Global Bullshit.

Now that the UN has proclaimed the debate over Global Cooling Warming Climate Change to be ended, I got the urge to write one of my typically long and heavily link-filled pieces on the topic. Somebody beat me to it. Read J. R. Dunn’s A Necessary Apocalypse at The American Thinker if you have not already done so. A teaser:

That environmentalism is in fact a pseudo-religion goes without saying. Like all such, it possesses every element of contemporary legitimate belief. It has a deity, in this case the goddess Gaia, the personification of the living Earth, (first envisioned by James Lovelock, whom we can slot in as high priest). It has its holy books, most changing with the seasons, and most, as is true of the Bible with many convinced Christians, utterly unread. It has its saints, its prophets, its commandments, religious rituals (be sure to recycle that bottle), a large gallery of sins, mortal and otherwise, and an even larger horde of devils. (Let me pause here to sharpen a horn.)

Another item that a pseudo-religion must have is an apocalypse – and that’s what global warming is all about.

Once you’ve read that, sit back and enjoy Penn & Teller’s Showtime episode of Bullshit! on the topic of environmentalism.

Let me quote from one of the people interviewed for the piece: Patrick Moore, a founding member and former President of Greenpeace:

The environmental movement was basically hijacked by political and social activists who came in and very cleverly learned how to use green rhetoric, or green language, to cloak agendas that actually had more to do with anti-corporatism, anti-globalization, anti-business, and very little to do with science or ecology. And that’s when I left. (The Greenpeace organization.)

I realized that the movement I had started was being taken over by politicoes, basically, and that they were using it for fundrasing purposes.

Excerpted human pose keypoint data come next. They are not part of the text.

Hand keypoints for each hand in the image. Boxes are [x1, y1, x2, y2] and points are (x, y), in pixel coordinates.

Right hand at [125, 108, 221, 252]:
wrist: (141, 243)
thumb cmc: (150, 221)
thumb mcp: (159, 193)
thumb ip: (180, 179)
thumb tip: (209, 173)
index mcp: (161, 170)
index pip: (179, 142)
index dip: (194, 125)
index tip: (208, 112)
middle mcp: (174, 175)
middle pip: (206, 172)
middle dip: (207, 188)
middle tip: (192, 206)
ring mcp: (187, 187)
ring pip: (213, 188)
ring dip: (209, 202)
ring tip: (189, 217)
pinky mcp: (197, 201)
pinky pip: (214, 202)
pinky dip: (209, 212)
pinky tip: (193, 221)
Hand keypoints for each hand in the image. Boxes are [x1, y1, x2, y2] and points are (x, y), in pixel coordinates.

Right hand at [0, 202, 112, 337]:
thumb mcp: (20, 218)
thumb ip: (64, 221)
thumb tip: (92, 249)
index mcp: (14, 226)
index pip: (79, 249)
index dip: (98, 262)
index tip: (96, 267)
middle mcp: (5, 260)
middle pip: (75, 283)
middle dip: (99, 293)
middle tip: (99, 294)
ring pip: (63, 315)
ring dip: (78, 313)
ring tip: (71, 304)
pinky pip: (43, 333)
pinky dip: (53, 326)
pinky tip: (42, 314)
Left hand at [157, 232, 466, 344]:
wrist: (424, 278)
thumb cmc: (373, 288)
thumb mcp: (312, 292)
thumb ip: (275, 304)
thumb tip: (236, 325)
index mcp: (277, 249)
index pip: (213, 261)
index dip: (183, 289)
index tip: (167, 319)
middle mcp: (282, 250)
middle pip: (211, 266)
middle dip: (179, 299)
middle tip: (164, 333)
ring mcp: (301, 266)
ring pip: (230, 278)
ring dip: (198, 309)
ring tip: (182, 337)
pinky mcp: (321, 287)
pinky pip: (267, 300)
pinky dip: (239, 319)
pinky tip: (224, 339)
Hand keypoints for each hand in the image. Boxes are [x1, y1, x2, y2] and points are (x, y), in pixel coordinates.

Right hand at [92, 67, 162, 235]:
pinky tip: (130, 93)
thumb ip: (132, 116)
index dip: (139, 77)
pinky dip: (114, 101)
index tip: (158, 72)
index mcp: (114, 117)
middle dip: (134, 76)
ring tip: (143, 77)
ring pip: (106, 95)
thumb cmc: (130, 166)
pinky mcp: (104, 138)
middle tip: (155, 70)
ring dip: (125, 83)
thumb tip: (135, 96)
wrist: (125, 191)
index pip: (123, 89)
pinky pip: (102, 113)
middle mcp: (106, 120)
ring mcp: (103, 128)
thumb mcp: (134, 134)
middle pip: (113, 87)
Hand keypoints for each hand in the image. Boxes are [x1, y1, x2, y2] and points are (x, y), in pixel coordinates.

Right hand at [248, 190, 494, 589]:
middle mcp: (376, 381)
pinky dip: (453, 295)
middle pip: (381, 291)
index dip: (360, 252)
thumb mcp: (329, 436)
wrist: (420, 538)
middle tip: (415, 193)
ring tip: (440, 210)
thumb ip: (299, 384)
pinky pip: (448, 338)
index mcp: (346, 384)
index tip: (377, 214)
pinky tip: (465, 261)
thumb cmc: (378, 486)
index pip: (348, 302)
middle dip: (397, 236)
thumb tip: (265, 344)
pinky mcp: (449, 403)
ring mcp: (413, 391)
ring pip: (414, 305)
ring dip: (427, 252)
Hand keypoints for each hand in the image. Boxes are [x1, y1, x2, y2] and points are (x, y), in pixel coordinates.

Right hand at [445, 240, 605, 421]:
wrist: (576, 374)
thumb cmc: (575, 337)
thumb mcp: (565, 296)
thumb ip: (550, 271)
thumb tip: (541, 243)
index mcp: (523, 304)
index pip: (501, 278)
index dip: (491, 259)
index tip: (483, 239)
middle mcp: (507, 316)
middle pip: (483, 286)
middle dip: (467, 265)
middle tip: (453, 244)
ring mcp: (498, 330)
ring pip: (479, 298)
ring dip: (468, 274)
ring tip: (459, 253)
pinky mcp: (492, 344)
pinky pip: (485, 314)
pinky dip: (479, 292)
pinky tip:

Most of the environmental movement is composed of white, upper-middle class people who are, I think incorrectly, telling people in the rest of the world what to do, where people don’t live in nice houses and don’t have good drinking water and good health standards. I think the environmental movement is basically elitist.

Nobody’s going to listen to you if you say the world is not gonna come to an end, but if you say the world is coming to an end you get headlines. And so sensationalism, especially when it’s combined with misinformation, leads to a situation where people send gobs of money to these groups for campaigns that are actually totally misguided.

The campaign against forestry is a classic case of absolutely and totally misleading the general public. It’s true that we are losing forests in the tropics of this world, but it’s not because of logging companies, it’s because of poor people – millions of them, who are trying to make a living and grow some food for their families. The fact is, in North America, there is still as much forest as there was a hundred years ago. And the reason there’s so much forest is because we use so much wood. Because we cut trees down to make our houses, But the environmental groups have got people thinking that when you go into a lumberyard and buy wood, you’re causing the forest to be destroyed, when in fact what you’re doing is ordering new trees to be planted. It is something we have to do in order to feed and house the six billion people on this earth.

And it drives me even further crazy to have them say they’re against globalization when their main tools of trade are cell phones and the internet. It just makes no sense at all to be against science and technology, and then to use science and technology, whether its jet planes to get to international environmental meetings, or cell phones or laptop computers. You’re part of globalization. So how can you be against it?

I can’t add much to that, though in a future post I will attempt to.